12. GARY BUSEY THOUGHT ABOUT A SHARK WHILE PREPPING HIS BAD GUY ROLE.

The actor played Mr. Joshua in the first Lethal Weapon, and is one of Donner’s favorite villains in the series. “I always build a back story for my characters, to get in the mood of it,” Busey told Empire, For this role, he went to an unusual place. “Mr. Joshua, he would walk through his grandmother’s blood to get a postage stamp and never look at her. I had this look, here,” Busey said, and then took off his sunglasses. “It gave me the eyes of a shark, which has no life. It’s neat doing that.”

13. RIGGS WAS SUPPOSED TO DIE IN THE SECOND MOVIE.

“We were always teetering on the brink of bumping Riggs off,” Gibson told Empire, and the idea almost manifested in the second film. During the period when Black wrote the sequel, he said he was “a real wreck psychologically.” “They put me on the sequel and it was one of the hardest scripts I’ve ever written,” Black told Creative Screenwriting. “I was so terrified of it, at the end of the process I looked at the script and thought, I’d really blown it. I wrote it with a friend of mine, a guy named Warren Murphy. They said they didn’t like that the character died at the end, and I thought, ‘Oh, I’ve failed everybody, I screwed up, I blew it. My writing sucks.’” Black said when he re-read his script, he realized it wasn’t so bad. “There’s no question the draft of Lethal Weapon 2 that I wrote, death and all, is my best work.”

14. THE CARPENTER'S COMMENT ABOUT THE CONDOM COMMERCIAL WAS IMPROVISED.

In Lethal Weapon 2, Jack McGee played "Carpenter" in the scene where everyone gathers around to see Murtaugh's daughter Rianne (Traci Wolfe) in a condom commercial. During rehearsal, Gibson set McGee up by asking what he thought of what he had just seen. "I said, 'I thought she was great. She made me wanna go out and buy rubbers right now.' Danny Glover, in the rehearsal, spit his f*cking sandwich across the room, and it wound up staying in the movie." Fun fact: The year before Lethal Weapon 2's release, McGee played "Carpenter" in Scrooged.

15. $10,000 OF LETHAL WEAPON 2'S BUDGET CAME FROM CONDOMS.

In a product placement deal, the makers of Ramses condoms paid more than $10,000 to showcase their product in Lethal Weapon 2.

16. CARRIE FISHER HELPED WRITE LETHAL WEAPON 3.

Written task 1:
In the Lethal Weapon trivia excerpt, copy everything from "15. $10,000 OF" down to "LETHAL WEAPON 3.".
Written task 2:
According to the Lethal Weapon trivia excerpt, whom did Black write the Lethal Weapon 2 script with?
Written task 3:
Condense the paragraph of the Lethal Weapon trivia excerpt that begins "In Lethal Weapon 2, Jack McGee played" into a short bulleted list of its main facts.

Dataset entries:

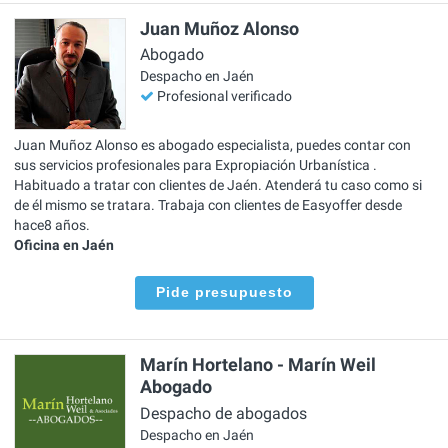
Juan Muñoz Alonso
Abogado
Despacho en Jaén
Profesional verificado
Juan Muñoz Alonso es abogado especialista, puedes contar con
sus servicios profesionales para Expropiación Urbanística .
Habituado a tratar con clientes de Jaén. Atenderá tu caso como si
de él mismo se tratara. Trabaja con clientes de Easyoffer desde
hace8 años.
Oficina en Jaén
Pide presupuesto
Marín Hortelano - Marín Weil
Abogado
Despacho de abogados
Despacho en Jaén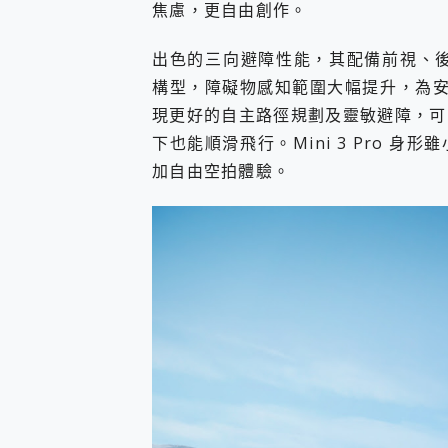
焦慮，更自由創作。
出色的三向避障性能，其配備前視、後
構型，障礙物感知範圍大幅提升，為安全
現更好的自主路徑規劃及靈敏避障，可
下也能順滑飛行。Mini 3 Pro 
加自由空拍體驗。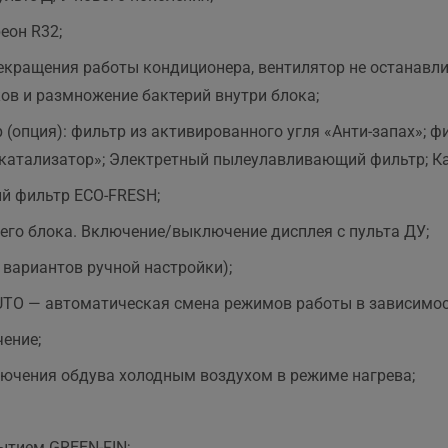
еон R32;
екращения работы кондиционера, вентилятор не останавлив
ков и размножение бактерий внутри блока;
(опция): фильтр из активированного угля «Анти-запах»; ф
катализатор»; Электретный пылеулавливающий фильтр; К
й фильтр ЕСО-FRESH;
его блока. Включение/выключение дисплея с пульта ДУ;
вариантов ручной настройки);
UTO — автоматическая смена режимов работы в зависимос
ение;
лючения обдува холодным воздухом в режиме нагрева;
ытием GREEN-FIN;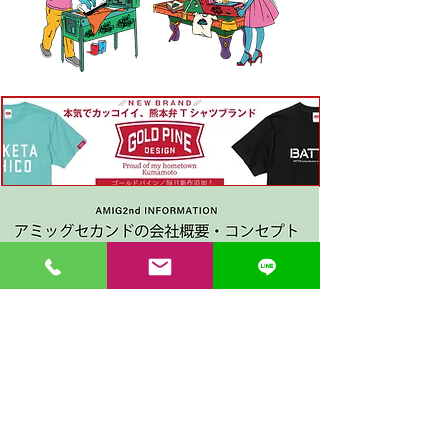
〒862-0971 熊本市中央区大江３丁目7-5
​Phone
096-342-4418
Fax
096-342-4880
登録番号 T7330001029726
【営業時間】9:30〜19:30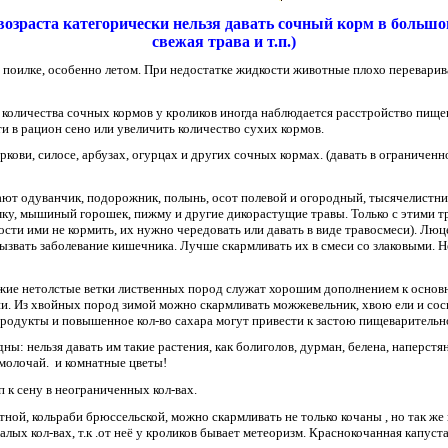
возраста категорически нельзя давать сочный корм в больш
свежая трава и т.п.)
 в поилке, особенно летом. При недостатке жидкости животные плохо переварив
количества сочных кормов у кроликов иногда наблюдается расстройство пищев
и в рацион сено или увеличить количество сухих кормов.
ркови, силосе, арбузах, огурцах и других сочных кормах. (давать в ограниченн
ют одуванчик, подорожник, полынь, осот полевой и огородный, тысячелистник,
мку, мышиный горошек, пижму и другие дикорастущие травы. Только с этими 
сти ими не кормить, их нужно чередовать или давать в виде травосмеси). Люц
вызвать заболевание кишечника. Лучше скармливать их в смеси со злаковыми. Н
ежие нетолстые ветки лиственных пород служат хорошим дополнением к осно
ии. Из хвойных пород зимой можно скармливать можжевельник, хвою ели и сос
продукты и повышенное кол-во сахара могут привести к застою пищеварительн
дны: нельзя давать им такие растения, как болиголов, дурман, белена, наперстя
 молочай. и комнатные цветы!
 к сену в неограниченных кол-вах.
етной, кольраби брюссельской, можно скармливать не только кочаны , но так ж
алых кол-вах, т.к .от неё у кроликов бывает метеоризм. Краснокочанная капус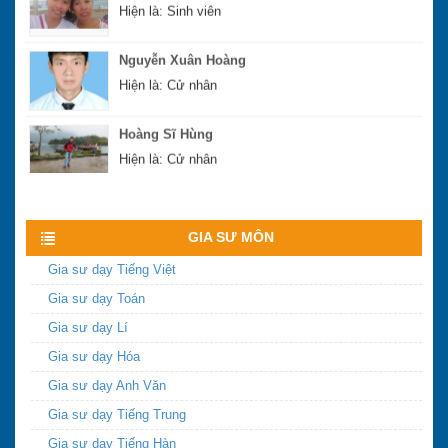
Nguyễn Xuân Hoàng
Hiện là: Cử nhân
Hoàng Sĩ Hùng
Hiện là: Cử nhân
Xem nhiều hơn
GIA SƯ MÔN
Gia sư dạy Tiếng Việt
Gia sư dạy Toán
Gia sư dạy Lí
Gia sư dạy Hóa
Gia sư dạy Anh Văn
Gia sư dạy Tiếng Trung
Gia sư dạy Tiếng Hàn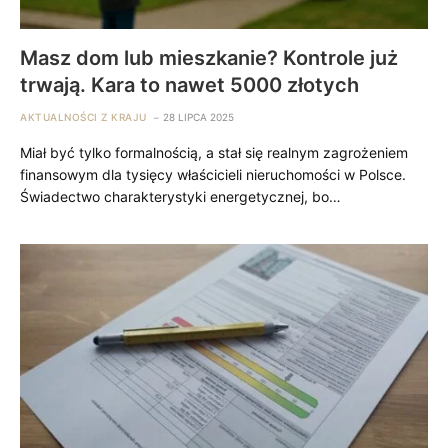
Masz dom lub mieszkanie? Kontrole już
trwają. Kara to nawet 5000 złotych
AKTUALNOŚCI Z KRAJU
28 LIPCA 2025
Miał być tylko formalnością, a stał się realnym zagrożeniem
finansowym dla tysięcy właścicieli nieruchomości w Polsce.
Świadectwo charakterystyki energetycznej, bo…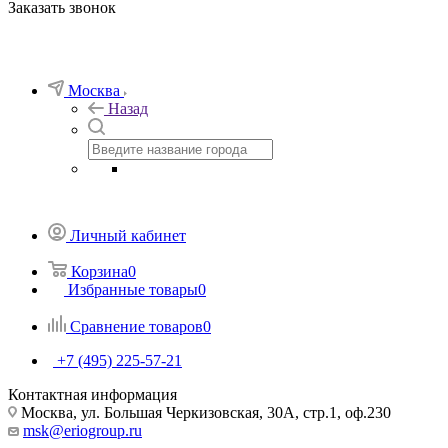
Заказать звонок
Москва
Назад
Личный кабинет
Корзина
0
Избранные товары
0
Сравнение товаров
0
+7 (495) 225-57-21
Контактная информация
Москва, ул. Большая Черкизовская, 30А, стр.1, оф.230
msk@eriogroup.ru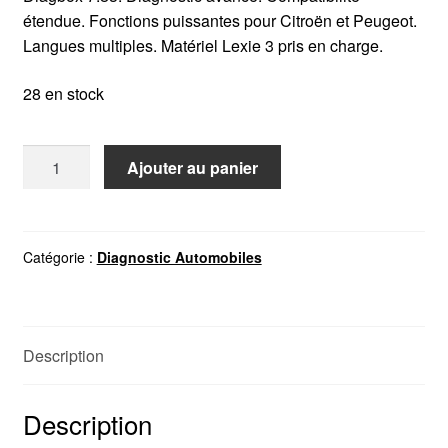
étendue. Fonctions puissantes pour Citroën et Peugeot.
Langues multiples. Matériel Lexie 3 pris en charge.
28 en stock
quantité
Ajouter au panier
de
Diagbox
7.83
PP2000
Catégorie :
Diagnostic Automobiles
Peugeot
Citroen
Description
Description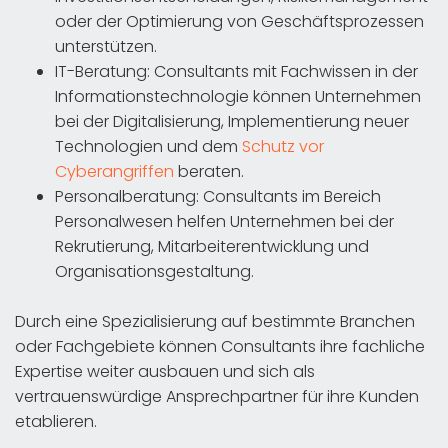
oder der Optimierung von Geschäftsprozessen
unterstützen.
IT-Beratung: Consultants mit Fachwissen in der
Informationstechnologie können Unternehmen
bei der Digitalisierung, Implementierung neuer
Technologien und dem
Schutz vor
Cyberangriffen
beraten.
Personalberatung: Consultants im Bereich
Personalwesen helfen Unternehmen bei der
Rekrutierung, Mitarbeiterentwicklung und
Organisationsgestaltung.
Durch eine Spezialisierung auf bestimmte Branchen
oder Fachgebiete können Consultants ihre fachliche
Expertise weiter ausbauen und sich als
vertrauenswürdige Ansprechpartner für ihre Kunden
etablieren.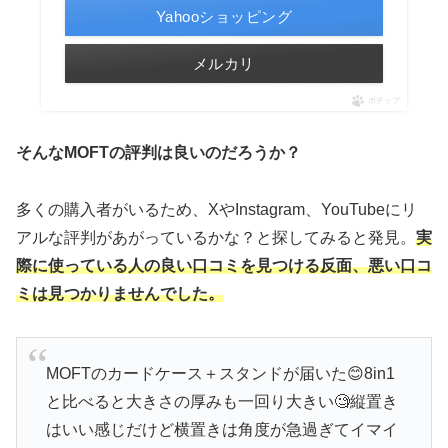
Yahooショッピング
メルカリ
ポチップ
そんなMOFTの評判は良いのだろうか？
多くの購入者がいるため、XやInstagram、YouTubeにリ
アルな評判があがっているかな？と探してみると発見。
実
際に使っている人の良い口コミを見つける反面、悪い口コ
ミは見つかりませんでした。
MOFTのカードケース＋スタンドが届いた😊8in1
と比べると大きさの厚みも一回り大きい🧐縦置き
はいい感じだけど横置きは角度が急過ぎてイマイ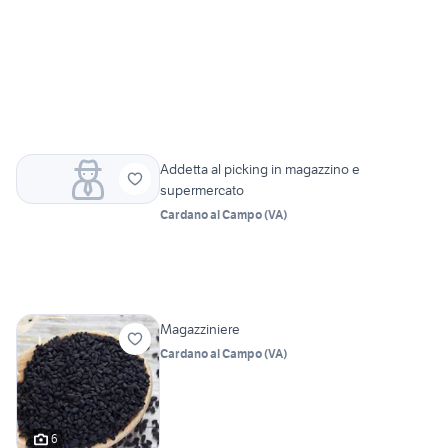
Addetta al picking in magazzino e
supermercato
Cardano al Campo
(
VA
)
Magazziniere
Cardano al Campo
(
VA
)
6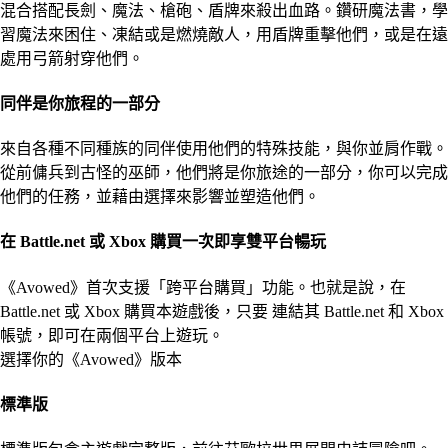
混合搭配長劍、魔法、槍砲、盾牌來殺出血路。鑽研魔法書，學
習魔法來困住、凍結或是燃燒敵人，用盾牌重擊他們，或是在遠
處用弓箭射穿他們。
同伴是你旅程的一部分
來自各種不同種族的同伴使用他們的特殊技能，與你並肩作戰。
從前傭兵到古怪的巫師，他們將是你旅途的一部分，你可以完成
他們的任務，並藉由選擇來影響並塑造他們。
在 Battle.net 或 Xbox 購買一次即享雙平台暢玩
《Avowed》首次支援「跨平台購買」功能。也就是說，在
Battle.net 或 Xbox 購買本遊戲後，只要
連結其 Battle.net 和 Xbox
帳號，即可在兩個平台上遊玩
。
選擇你的《Avowed》版本
標準版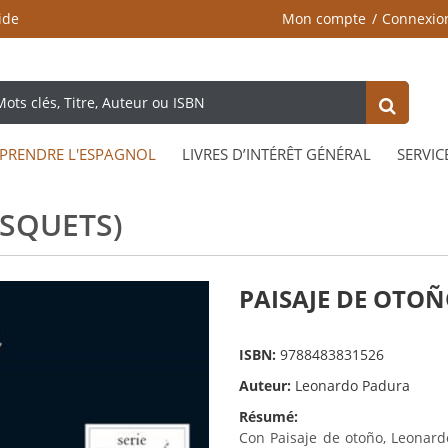
ide
Mon compte
Connexio
PRENDRE L'ESPAGNOL
LIVRES D’INTÉRÊT GÉNÉRAL
SERVIC
USQUETS)
PAISAJE DE OTOÑO
ISBN:
9788483831526
Auteur:
Leonardo Padura
Résumé:
Con Paisaje de otoño, Leonard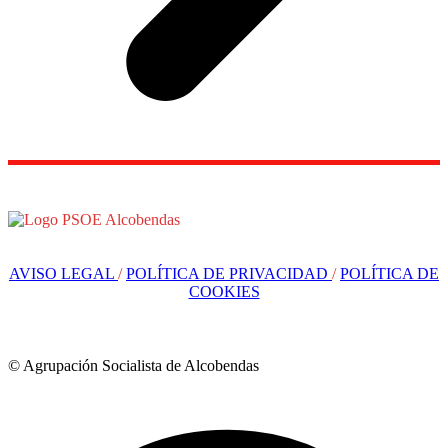
AVISO LEGAL
/
POLÍTICA DE PRIVACIDAD
/
POLÍTICA DE
COOKIES
© Agrupación Socialista de Alcobendas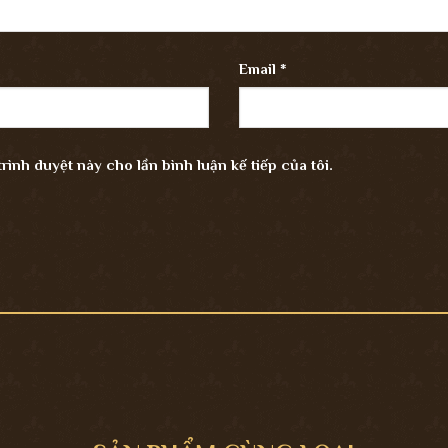
Email
*
trình duyệt này cho lần bình luận kế tiếp của tôi.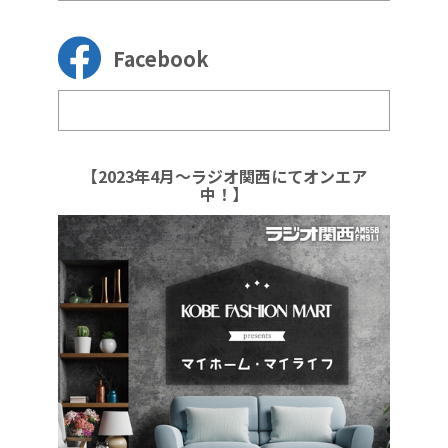
Facebook
【2023年4月～ラジオ関西にてオンエア
中！】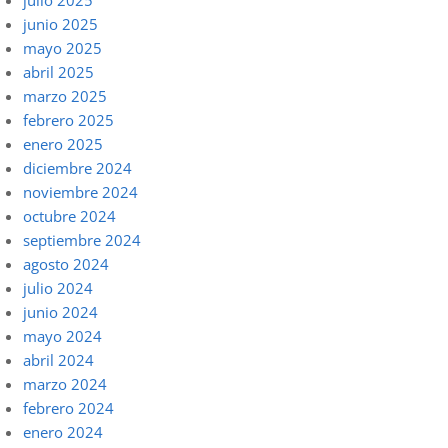
julio 2025
junio 2025
mayo 2025
abril 2025
marzo 2025
febrero 2025
enero 2025
diciembre 2024
noviembre 2024
octubre 2024
septiembre 2024
agosto 2024
julio 2024
junio 2024
mayo 2024
abril 2024
marzo 2024
febrero 2024
enero 2024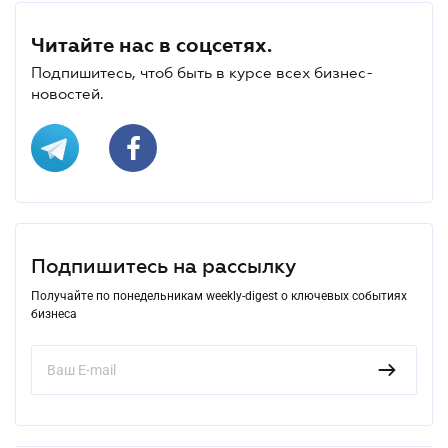
Читайте нас в соцсетях.
Подпишитесь, чтоб быть в курсе всех бизнес-
новостей.
Подпишитесь на рассылку
Получайте по понедельникам weekly-digest о ключевых событиях
бизнеса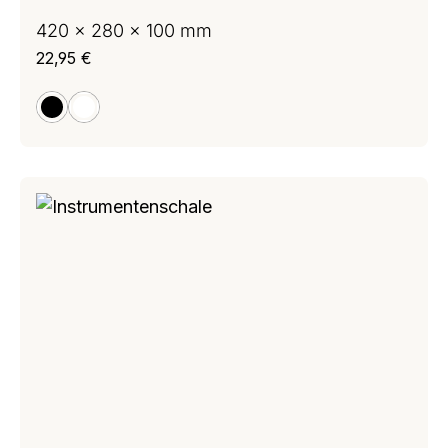
420 x 280 x 100 mm
Regulärer Preis:
22,95 €
schwarz
weiß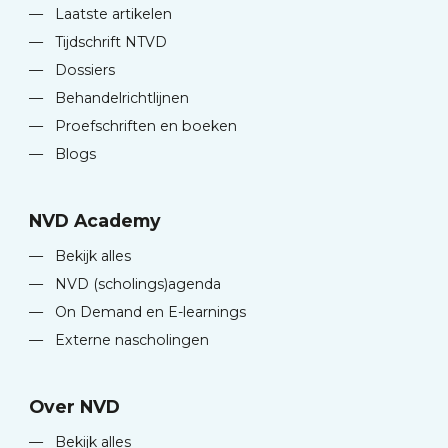
—
Laatste artikelen
—
Tijdschrift NTVD
—
Dossiers
—
Behandelrichtlijnen
—
Proefschriften en boeken
—
Blogs
NVD Academy
—
Bekijk alles
—
NVD (scholings)agenda
—
On Demand en E-learnings
—
Externe nascholingen
Over NVD
—
Bekijk alles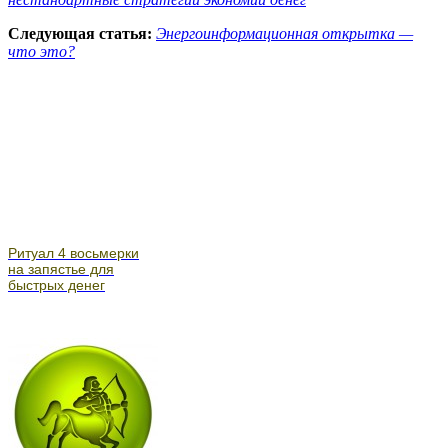
Следующая статья:
Энергоинформационная открытка —
что это?
Ритуал 4 восьмерки
на запястье для
быстрых денег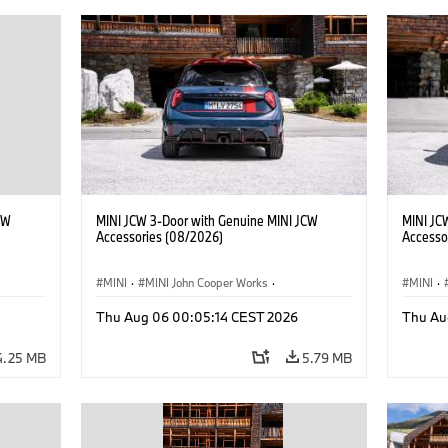
CW
MINI JCW 3-Door with Genuine MINI JCW
MINI JC
Accessories (08/2026)
Accesso
MINI
·
MINI John Cooper Works
·
MINI
·
John Cooper Works
·
John C
Thu Aug 06 00:05:14 CEST 2026
Thu Au
Optional Extras, Accessories
Optiona
4.25 MB
5.79 MB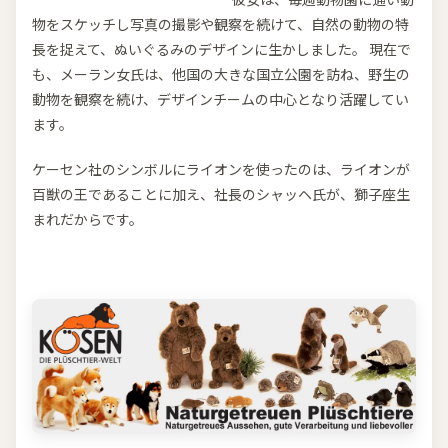
物をスケッチし写真の撮影や観察を続けて、自然の動物の特
長を捉えて、ぬいぐるみのデザインに生かしました。 現在で
も、メーラン女氏は、他国の大きな国立公園を訪ね、野生の
動物を観察を続け、デザインチームの中心となり活躍してい
ます。
ケーセン社のシンボルにライオンを使ったのは、ライオンが
百獣の王であることに加え、社長のシャッヘ氏が、獅子座生
まれだからです。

Answer 1:
15. $10,000 OF LETHAL WEAPON 2'S BUDGET CAME FROM CONDOMS.

In a product placement deal, the makers of Ramses condoms paid more than $10,000 to showcase their product in Lethal Weapon 2.

16. CARRIE FISHER HELPED WRITE LETHAL WEAPON 3.

Answer 2:
He wrote it with a friend of his, Warren Murphy.

Answer 3:
- In Lethal Weapon 2, Jack McGee played "Carpenter" in the scene where everyone watches Murtaugh's daughter Rianne (Traci Wolfe) in a condom commercial.
- During rehearsal, Gibson asked McGee what he thought of it.
- McGee said she was great and made him want to go buy rubbers right then.
- Danny Glover spit his sandwich across the room, and the line stayed in the movie.
- The year before Lethal Weapon 2 came out, McGee played "Carpenter" in Scrooged.